A Decade of Remembrance
Top EMS leaders look back on the decade since 9/11—and what the future holds
It’s been 10 years since 9/11. And the battle EMS is facing today is a much different one than it was then.
Then, we had the mountain of homeland security to conquer. Targets needed hardened, plans developed, assets acquired, concepts tested, people trained, communications bolstered, fail-safes implemented, capacities grown. We didn’t perfect it, but across the board, in the emergency services and even in the oft-forgotten realm of EMS, we improved a lot.
As they say, getting there is one thing, staying there another. The recession of the latter decade kicked us all in the teeth, hitting many communities so hard that even public safety—once holy and untouchable to leaders currying local favor—came to the chopping block. Whole departments fell, many lost personnel, and everyone’s fiscal existence came under unprecendented levels of scrutiny.
That continues, with no end in sight. So the challenge for EMS and rescue systems today shapes up much differently than a decade ago. Today, it’s not about getting, but about sustaining what we have. It’s about maintenance—keeping up capabilities and the level of preparedness communities expect and deserve, even as revenues dwindle and operations are stretched.
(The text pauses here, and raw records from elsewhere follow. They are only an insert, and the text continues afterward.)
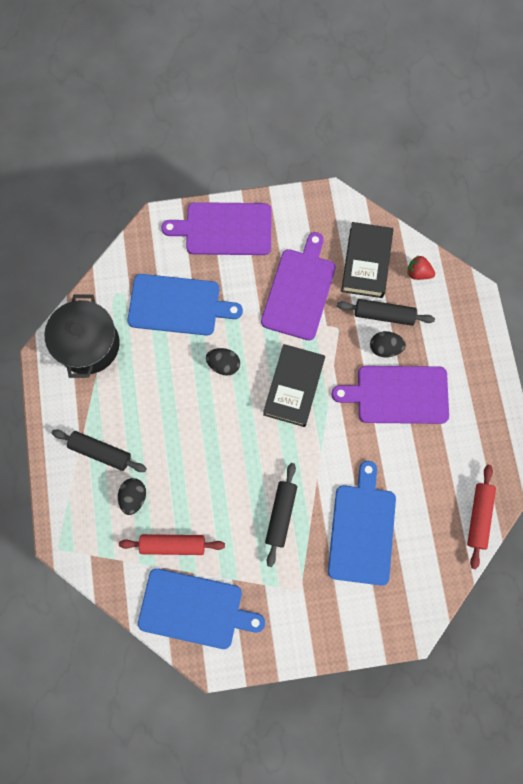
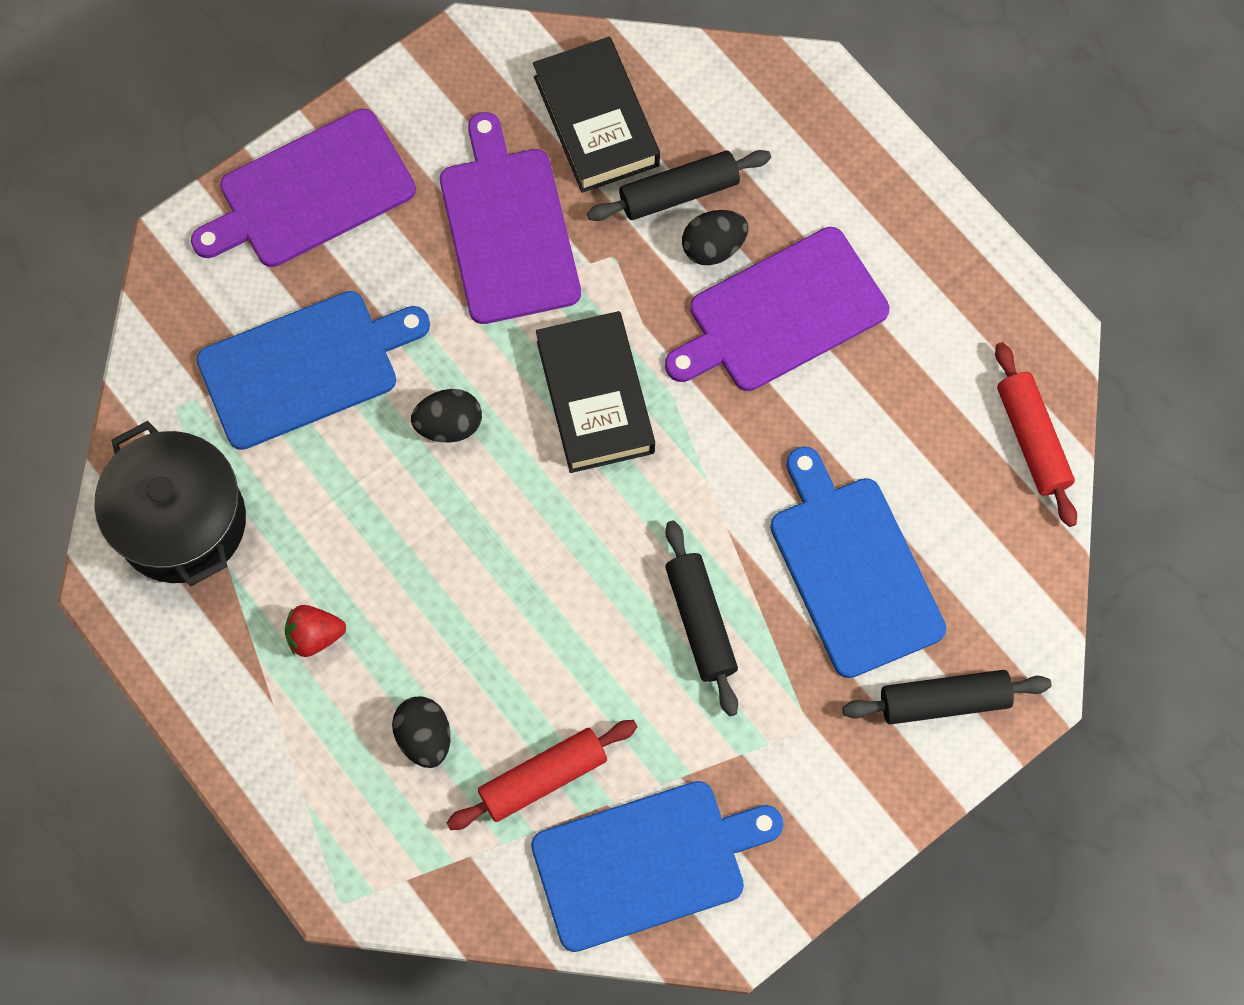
camera: 30 degrees left, 5 degrees down
(100, 452) = (318, 694): black rolling pin -> black rolling pin (944, 701)
(418, 273) = (696, 92): red strawberry -> red strawberry (315, 636)

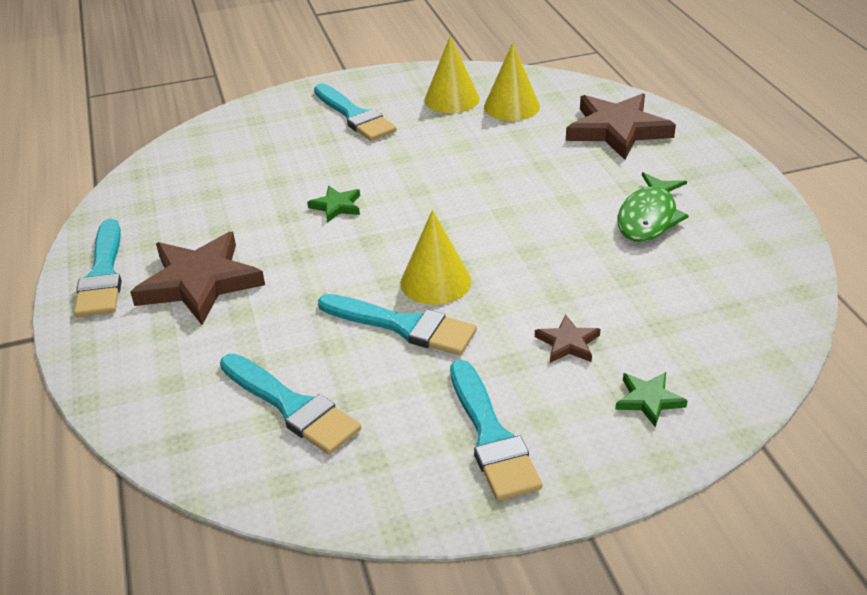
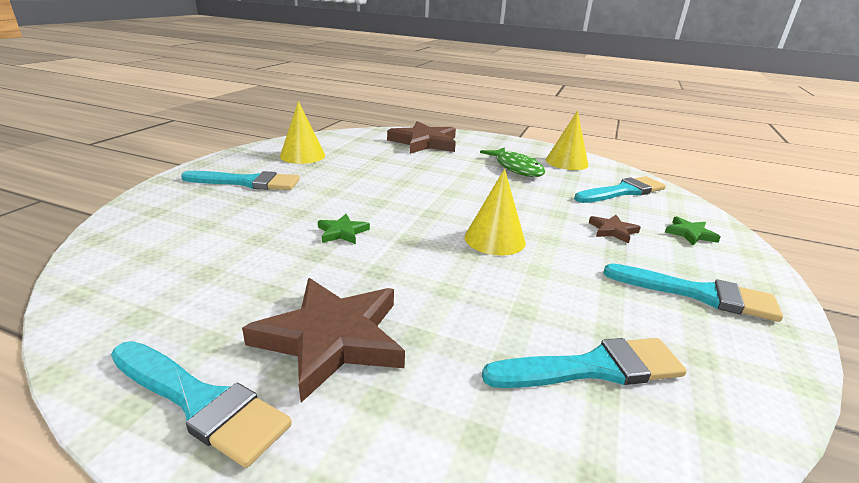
camera: 55 degrees left, 10 degrees down
(403, 326) = (533, 271): turquoise brush -> turquoise brush (622, 191)
(511, 106) = (348, 149): yellow cone -> yellow cone (566, 162)

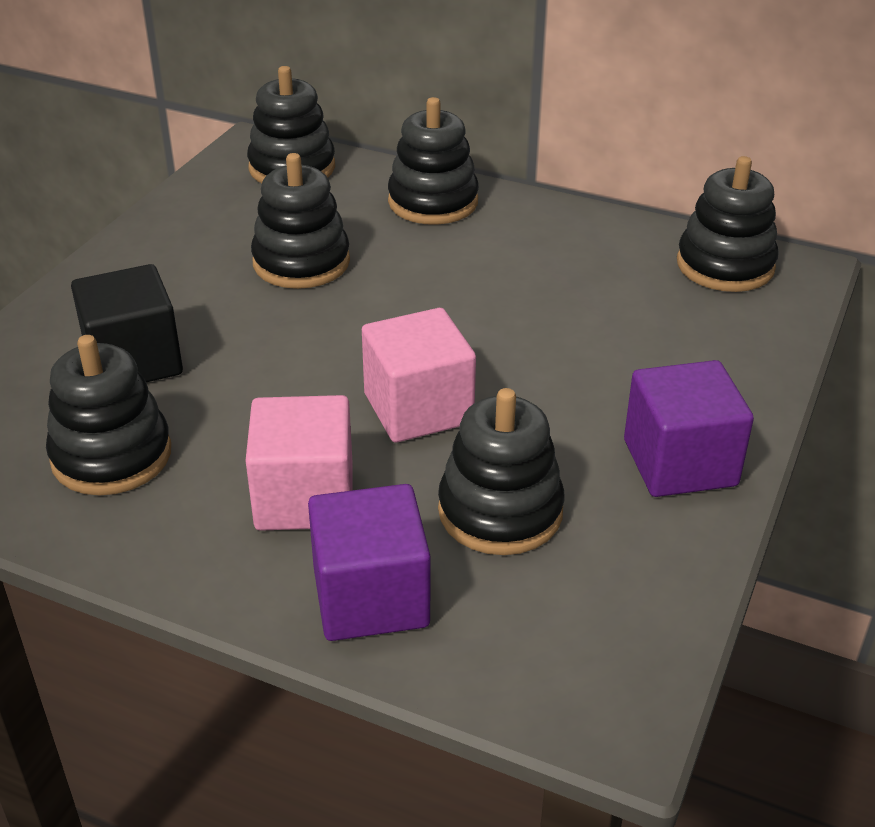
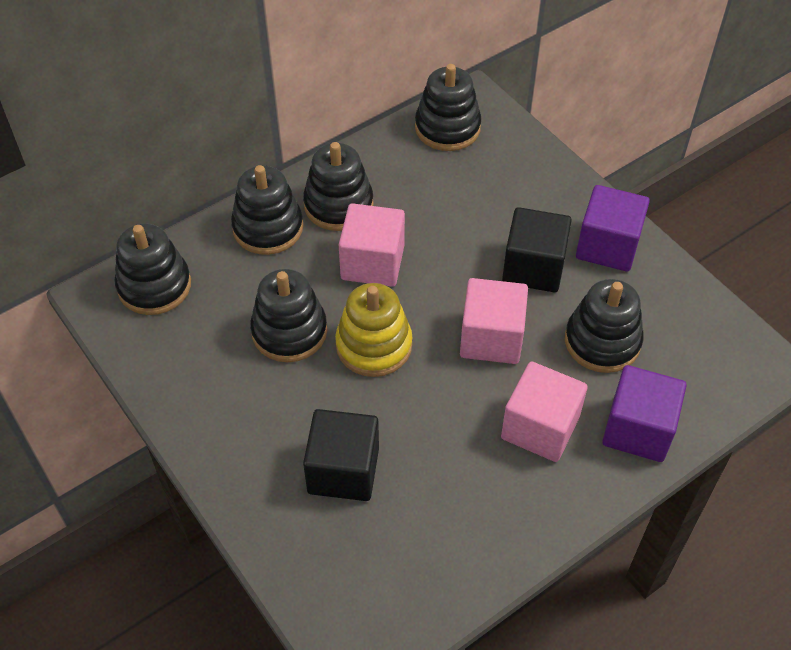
camera: 60 degrees left, 15 degrees up
(111, 456) = (441, 515): black stacking toy -> black stacking toy (338, 205)
(329, 324) = (374, 345): none -> yellow stacking toy
(451, 283) = (372, 263): none -> pink cube
(570, 407) = (533, 267): none -> black cube

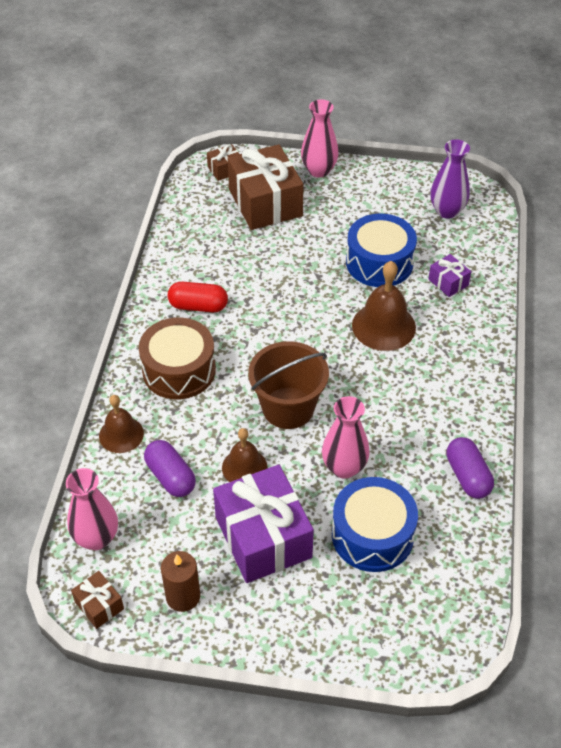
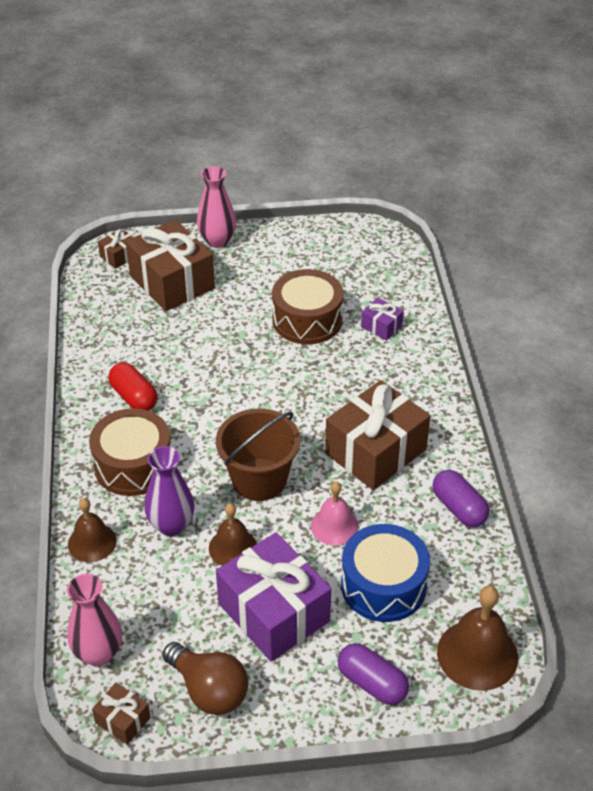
camera: 15 degrees left, 5 degrees down
(170, 477) = (158, 573): purple capsule -> purple capsule (372, 683)
(183, 596) = (209, 690): brown candle -> brown light bulb
(198, 306) = (134, 397): red capsule -> red capsule turned 60 degrees clockwise
(344, 467) = (334, 526): pink vase -> pink bell
(379, 262) = (307, 320): blue drum -> brown drum
(383, 326) = (331, 380): brown bell -> brown bell (477, 654)
(405, 404) = (376, 451): none -> brown gift
(447, 211) = (358, 258): purple vase -> purple vase (171, 525)

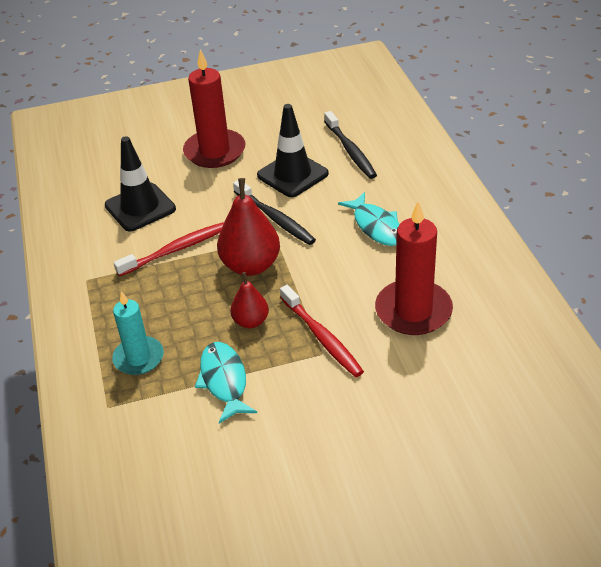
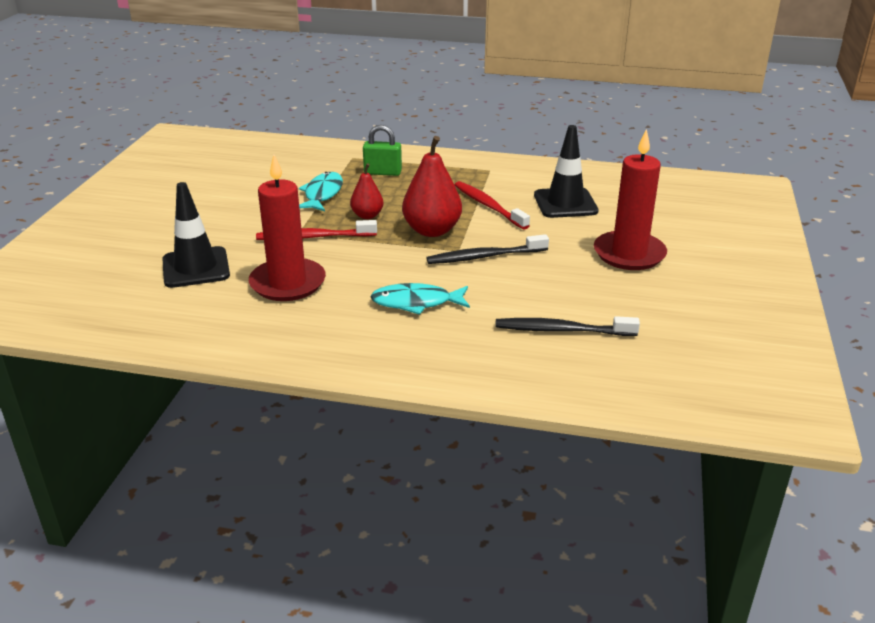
camera: 115 degrees right, 10 degrees down
(138, 358) = (382, 172): turquoise candle -> green padlock
(175, 250) = (488, 206): red toothbrush -> red toothbrush turned 150 degrees clockwise
(224, 381) = (322, 194): turquoise fish -> turquoise fish turned 90 degrees counterclockwise
(292, 174) = (548, 284): black traffic cone -> black traffic cone (196, 268)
That may ultimately prove the tougher task.
On the occasion of the 10th anniversary of 9/11, EMS World surveyed six top EMS leaders about what’s changed for the better, what’s not changed enough, and how we might navigate an uncertain future in a world that’s still plenty threatening. There aren’t a lot of easy answers—so perhaps we’d better get busy on the hard ones.
Connie Meyer
President, National Association of Emergency Medical Technicians; Captain, Johnson Co. Med-Act (Kan.)
Coming out of 9/11, what did you see as the greatest needs for EMS in its preparedness for terrorism and major MCIs?
It was a wake-up call for all of us. I think that was hard for some people to get their minds around the fact that we might not be safe or welcome on scenes—that someone might try to hurt us. And I think it became clear that we weren’t really prepared to deal with mass casualties, and having that many patients at a time, and we were not ready to deal with our own losses of the magnitude we experienced that day.
How would you evaluate our preparedness efforts over the last 10 years? Where are we better off today, and where have we fallen short?
I think a lot of EMS agencies have made and improved their plans for what to do in catastrophic situations such as that. There has been some help from the federal government to obtain equipment and training for those things. But I don’t think we’re as prepared as we need to be yet. There are a number of agencies that still don’t have the proper equipment and training to deal with those kinds of situations.
What’s changed the most for you locally there in Johnson County?
Well, even before 2001 we were doing mass-casualty drills. So we just magnified those a bit, and we were able to get appropriate equipment—monitoring equipment and protective gear and things like that—through grants. We’re fortunate to be a government-based service; that gives us an advantage in getting grants and equipment and training that some private and hospital-based ambulances don’t have. There’s still a disconnect on that.
Do you see any of our gains being threatened by cutbacks in this tough economy? How should we go about sustaining what we’ve achieved?
The only way we can sustain what we’ve achieved is to continue to advocate for protecting our level of preparedness. I don’t think we can focus completely on 9/11-type disasters; we have disasters every day in communities across the country. I live in a town of 300 people, so for a small service like mine, a mass-casualty situation might be a big accident with 10 patients, because that would really tax our resources.